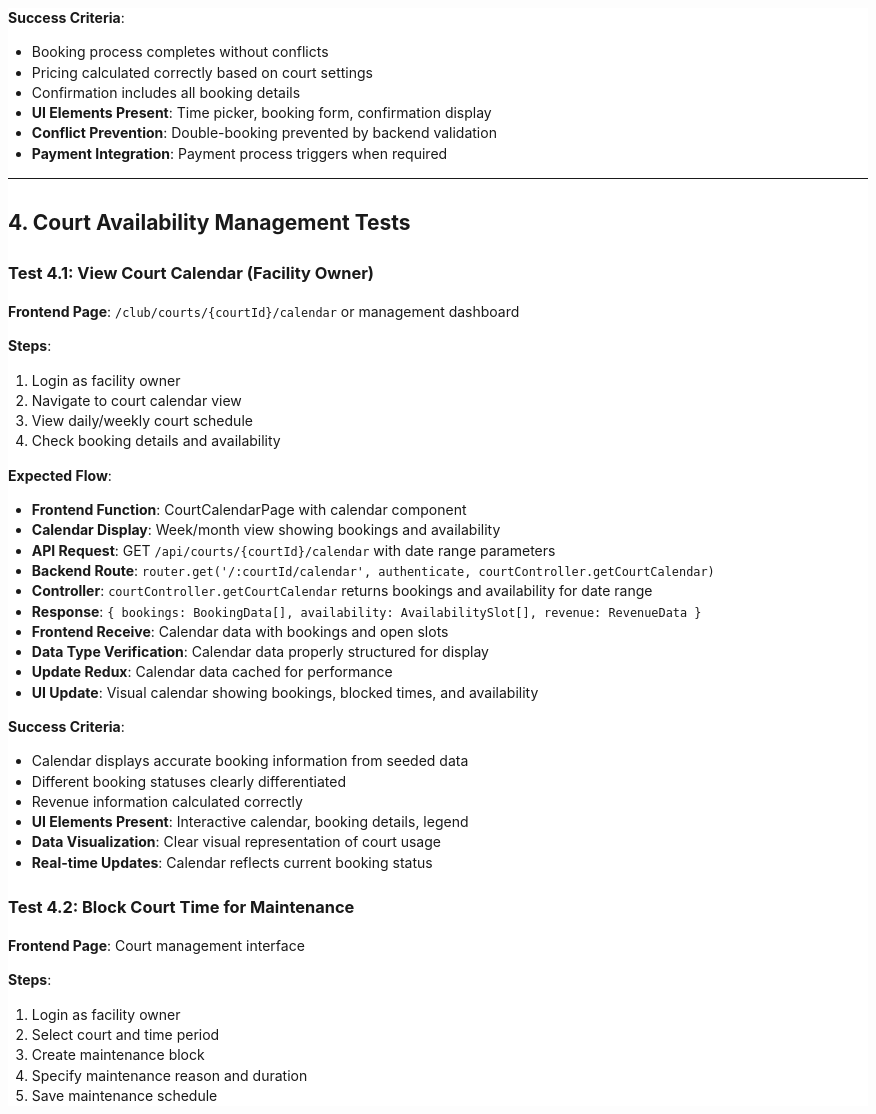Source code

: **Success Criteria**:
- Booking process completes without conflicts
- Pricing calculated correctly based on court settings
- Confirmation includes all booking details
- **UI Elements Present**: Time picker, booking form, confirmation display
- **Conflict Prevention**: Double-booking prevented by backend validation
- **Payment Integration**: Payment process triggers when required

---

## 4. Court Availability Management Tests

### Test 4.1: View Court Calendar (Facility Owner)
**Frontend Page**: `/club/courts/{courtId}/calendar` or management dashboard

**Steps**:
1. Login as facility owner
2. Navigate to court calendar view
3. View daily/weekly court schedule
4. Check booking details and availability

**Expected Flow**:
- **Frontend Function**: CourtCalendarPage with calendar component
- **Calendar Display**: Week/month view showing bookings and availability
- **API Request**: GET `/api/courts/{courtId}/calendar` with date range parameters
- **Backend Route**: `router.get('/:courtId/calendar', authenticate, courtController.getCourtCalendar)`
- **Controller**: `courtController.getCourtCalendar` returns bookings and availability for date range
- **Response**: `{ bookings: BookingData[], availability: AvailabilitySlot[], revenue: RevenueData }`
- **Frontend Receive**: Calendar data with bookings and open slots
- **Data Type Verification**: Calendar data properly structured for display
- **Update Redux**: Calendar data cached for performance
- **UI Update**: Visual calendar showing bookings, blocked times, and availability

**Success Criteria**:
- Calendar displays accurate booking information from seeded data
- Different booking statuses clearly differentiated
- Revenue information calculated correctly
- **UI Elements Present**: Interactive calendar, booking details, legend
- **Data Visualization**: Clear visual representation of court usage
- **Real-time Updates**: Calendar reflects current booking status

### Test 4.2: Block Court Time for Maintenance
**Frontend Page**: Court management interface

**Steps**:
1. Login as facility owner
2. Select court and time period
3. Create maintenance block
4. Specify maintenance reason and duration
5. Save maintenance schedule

•••

→ WHAT THE EXERCISE ASKS: Return each line of the listing above that contains the word "Criteria", copied in full.

→ EXPECTED OUTPUT:
: **Success Criteria**:
**Success Criteria**:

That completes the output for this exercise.